Bug #110430 XA COMMIT may not persist GTID into undo header
Submitted: 20 Mar 7:11 Modified: 28 Mar 5:19
Reporter: Libing Song (OCA) Email Updates:
Status: Verified Impact on me:
None 
Category:MySQL Server: Replication Severity:S3 (Non-critical)
Version:8.0 OS:Any
Assigned to: CPU Architecture:Any
Tags: Contribution

[20 Mar 7:11] Libing Song
Description:
After the server recovered from a crash, XA COMMIT will not persist GTID into undo with an error “[InnoDB] Could not persist GTID as space for GTID is not allocated.“, if crash happens just before set PREPARED_IN_TC flag. If crash happens, it may cause inconsistency between GTID and data.

It will hit an assertion failure in debug mode.

┄┄┄┄┄┄┄┄┄┄

**WRITTEN PROBLEM A:**
Please count the lines in the entries that contain the word "time" and give only that number.
The bug report above has no connection to the entries that follow.

**LISTED RECORDS:**
┄┄┄┄┄┄┄┄┄┄

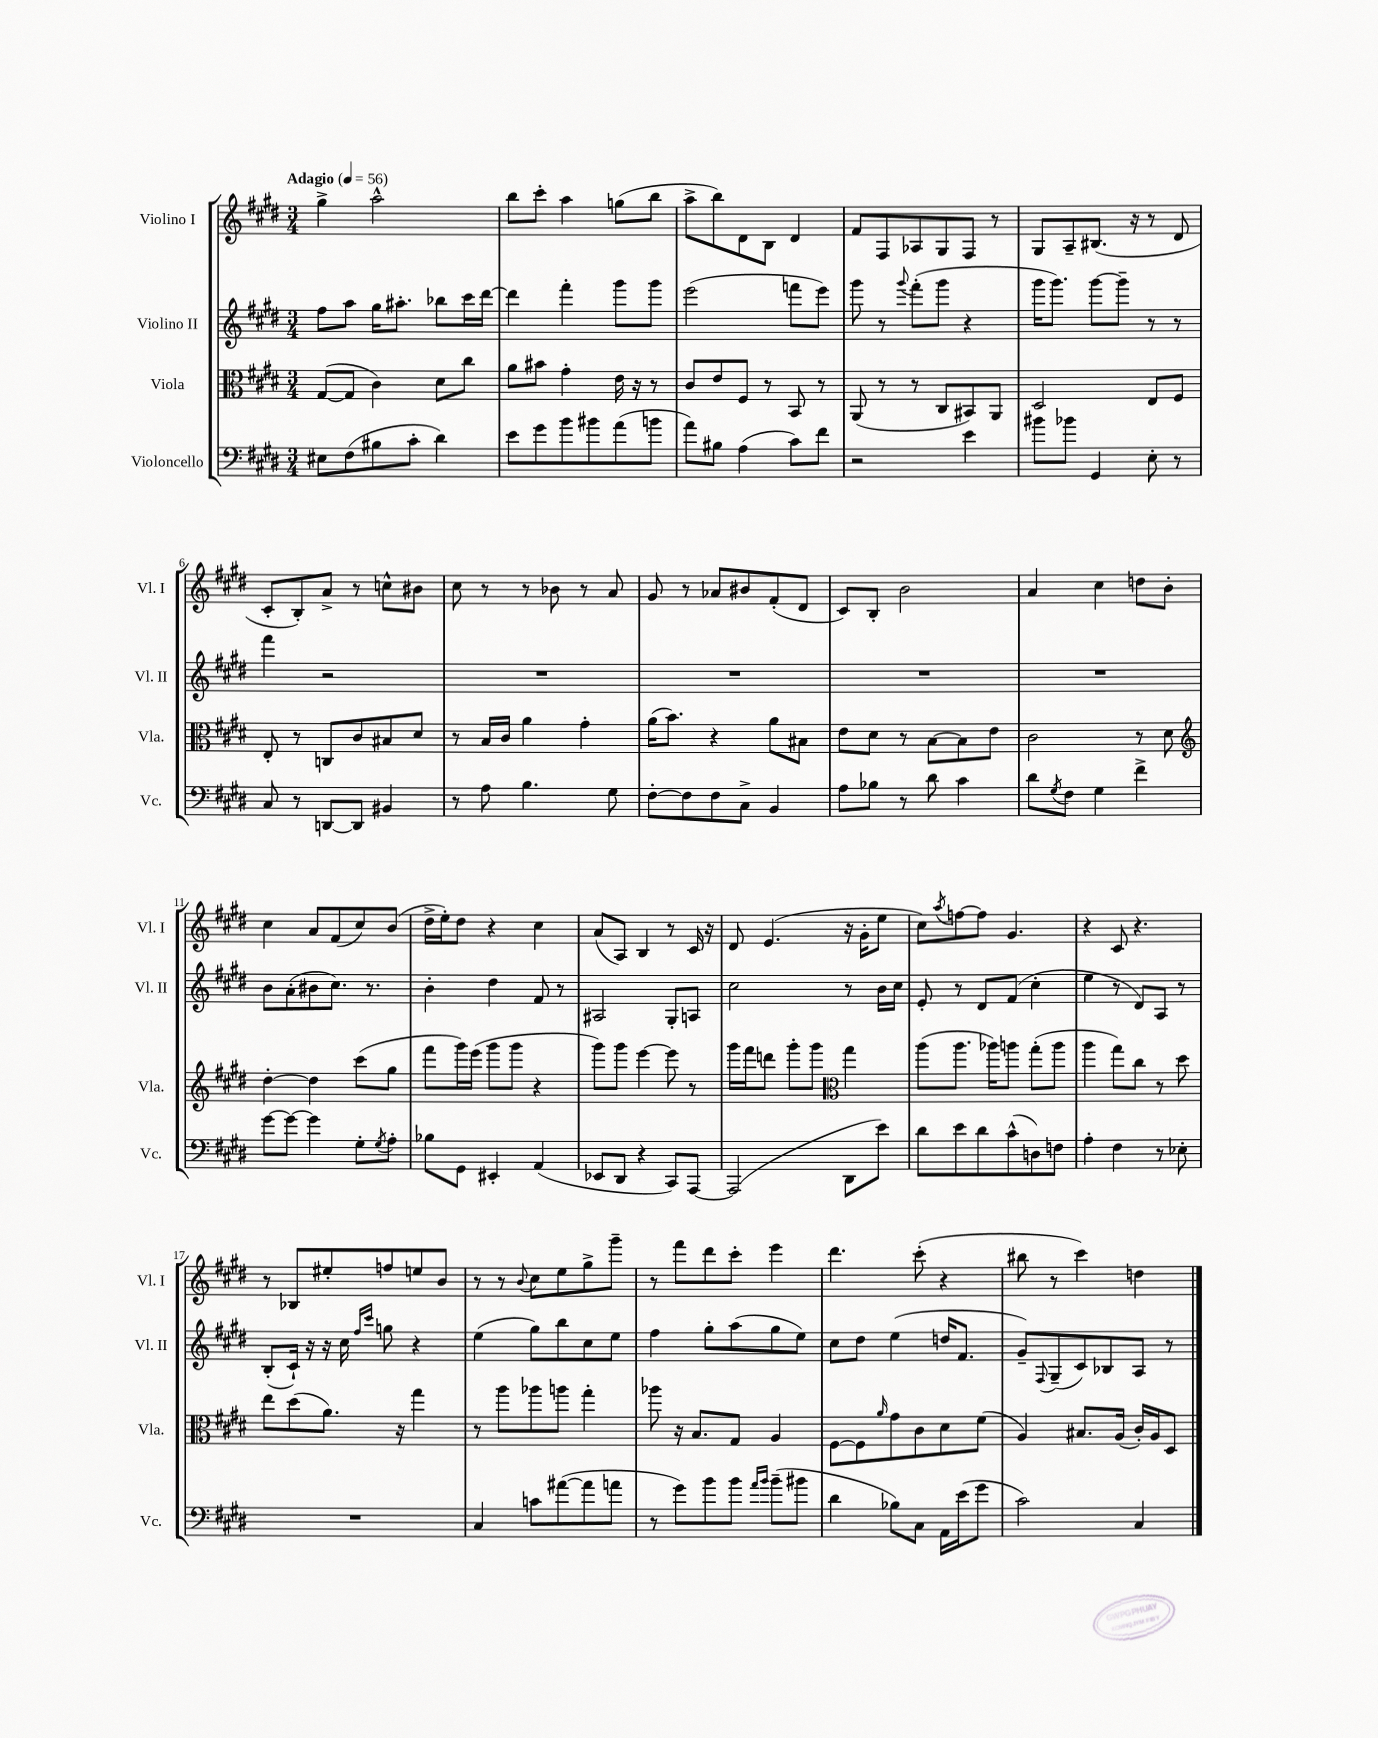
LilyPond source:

<<
\new StaffGroup <<
\new Staff = "s0" \with { instrumentName = "Violino I" shortInstrumentName = "Vl. I" } {
    \clef treble \key e \major \numericTimeSignature \time 3/4 \tempo "Adagio" 4 = 56
    gis''4-> a''2-^ |
    b''8 cis'''8-. a''4 g''8( b''8 |
    a''8-> b''8) dis'8 b8 dis'4 |
    fis'8 fis8 aes8 gis8 fis8 r8 |
    gis8 a8-- bis8.( r16 r8 dis'8 |
    cis'8-. b8-.) a'8-> r8 c''8-^ bis'8 |
    cis''8 r8 r8 bes'8 r8 a'8 |
    gis'8 r8 aes'8 bis'8 fis'8-.( dis'8 |
    cis'8) b8-. b'2 |
    a'4 cis''4 d''8 b'8-. |
    cis''4 a'8 fis'8( cis''8) b'8( |
    dis''16-> e''16-.) dis''8 r4 cis''4 |
    a'8( a8) b4 r8 cis'16 r16 |
    dis'8 e'4.( r16 gis'16-. e''8 |
    cis''8) \acciaccatura { a''8 } f''8~ f''8 gis'4. |
    r4 cis'8 r4. |
    r8 bes8 eis''8-. f''8 e''8 b'8 |
    r8 r8 \appoggiatura { b'8 } cis''8 e''8 gis''8-> gis'''8-- |
    r8 fis'''8 dis'''8 cis'''8-. e'''4 |
    dis'''4. cis'''8-.( r4 |
    bis''8 r8 cis'''4) d''4 \bar "|." |
}
\new Staff = "s1" \with { instrumentName = "Violino II" shortInstrumentName = "Vl. II" } {
    \clef treble \key e \major \numericTimeSignature \time 3/4
    fis''8 a''8 gis''16 ais''8.-. bes''8 cis'''16 dis'''16~ |
    dis'''4 fis'''4-. gis'''8 gis'''8 |
    e'''2( f'''8 e'''8) |
    gis'''8 r8 \appoggiatura { gis'''8 } fis'''8-.( gis'''8 r4 |
    gis'''16 gis'''8.) gis'''8~ gis'''8-- r8 r8 |
    fis'''4 r2 |
    R2. |
    R2. |
    R2. |
    R2. |
    b'8 a'8-.( bis'8 cis''8.) r8. |
    b'4-. dis''4 fis'8 r8 |
    ais2 gis8-. a8 |
    cis''2 r8 b'16 cis''16 |
    e'8-. r8 dis'8 fis'8( cis''4-. |
    e''4 r8 dis'8) a8 r8 |
    b8-.( cis'16-!) r16 r16 cis''16 \grace { fis''16 cis'''16 } g''8 r4 |
    e''4( gis''8) b''8 cis''8 e''8 |
    fis''4 gis''8-. a''8( gis''8 e''8) |
    cis''8 dis''8 e''4( d''16 fis'8. |
    gis'8--) \appoggiatura { fis8 } gis8--( cis'8) bes8 a8 r8 \bar "|." |
}
\new Staff = "s2" \with { instrumentName = "Viola" shortInstrumentName = "Vla." } {
    \clef alto \key e \major \numericTimeSignature \time 3/4
    gis8~( gis8 cis'4) dis'8 cis''8 |
    a'8 bis'8 gis'4-. e'16 r16 r8 |
    cis'8 e'8 fis8 r8 b,8 r8 |
    a,8( r8 r8 cis8 bis,8) a,8 |
    dis2 e8 fis8 |
    e8-. r8 c8 cis'8 bis8 dis'8 |
    r8 b16 cis'16 a'4 gis'4-. |
    a'16( b'8.) r4 a'8 bis8 |
    e'8 dis'8 r8 b8~ b8 e'8 |
    cis'2 r8 dis'8 |
    \clef treble dis''4~-. dis''4 cis'''8( gis''8 |
    fis'''8 gis'''16) e'''16( gis'''8 gis'''8 r4 |
    gis'''8) gis'''8 e'''4~ e'''8 r8 |
    gis'''16 fis'''16 d'''8 gis'''8-. gis'''8 \clef alto gis''4 |
    a''8( a''8. aes''16) a''8 gis''8-.( a''8 |
    a''4 gis''8) cis''8 r8 dis''8 |
    e''8 dis''8( a'8.) r16 gis''4 |
    r8 a''8 aes''8 a''8 gis''4-. |
    aes''8 r16 b8. gis8 a4 |
    fis8~ fis8 \grace { a'16 } gis'8 cis'8 dis'8 fis'8( |
    a4) bis8. a16( cis'16-.) a16 dis8 \bar "|." |
}
\new Staff = "s3" \with { instrumentName = "Violoncello" shortInstrumentName = "Vc." } {
    \clef bass \key e \major \numericTimeSignature \time 3/4
    eis8 fis8( bis8 cis'8-. dis'4) |
    e'8 gis'8 b'8 bis'8 a'8( b'8 |
    a'8) bis8 a4( cis'8) fis'8 |
    r2 e'4 |
    bis'8 bes'8 gis,4 e8-. r8 |
    cis8 r8 d,8~ d,8 bis,4 |
    r8 a8 b4. gis8 |
    fis8~-. fis8 fis8 cis8-> b,4 |
    a8 bes8 r8 dis'8 cis'4 |
    dis'8 \acciaccatura { gis8 } fis8 gis4 fis'4-> |
    gis'8~ gis'8~ gis'4 gis8-. \acciaccatura { gis8 } a8-. |
    bes8 gis,8 eis,4-. a,4( |
    ees,8 dis,8 r4 cis,8) a,,8~ |
    a,,2( dis,8 e'8) |
    dis'8 e'8 dis'8 cis'8-^( d8) f8 |
    a4-. fis4 r8 ees8-. |
    R2. |
    cis4 c'8 ais'8~( ais'8 a'8 |
    r8 gis'8) b'8 b'8 \grace { a'16 b'16 } b'8--( bis'8 |
    dis'4 bes8) cis8 a,16 e'16( gis'8 |
    cis'2) cis4 \bar "|." |
}
>>
>>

┄┄┄┄┄┄┄┄┄┄

**WRITTEN PROBLEM B:**
Copy word for word the part of the bug report starting at "Bug #110430 XA COMMIT" and ending at "GTID and data.".

**FINAL ANSWER A:**
4

**FINAL ANSWER B:**
Bug #110430 XA COMMIT may not persist GTID into undo header
Submitted: 20 Mar 7:11 Modified: 28 Mar 5:19
Reporter: Libing Song (OCA) Email Updates:
Status: Verified Impact on me:
None 
Category:MySQL Server: Replication Severity:S3 (Non-critical)
Version:8.0 OS:Any
Assigned to: CPU Architecture:Any
Tags: Contribution

[20 Mar 7:11] Libing Song
Description:
After the server recovered from a crash, XA COMMIT will not persist GTID into undo with an error “[InnoDB] Could not persist GTID as space for GTID is not allocated.“, if crash happens just before set PREPARED_IN_TC flag. If crash happens, it may cause inconsistency between GTID and data.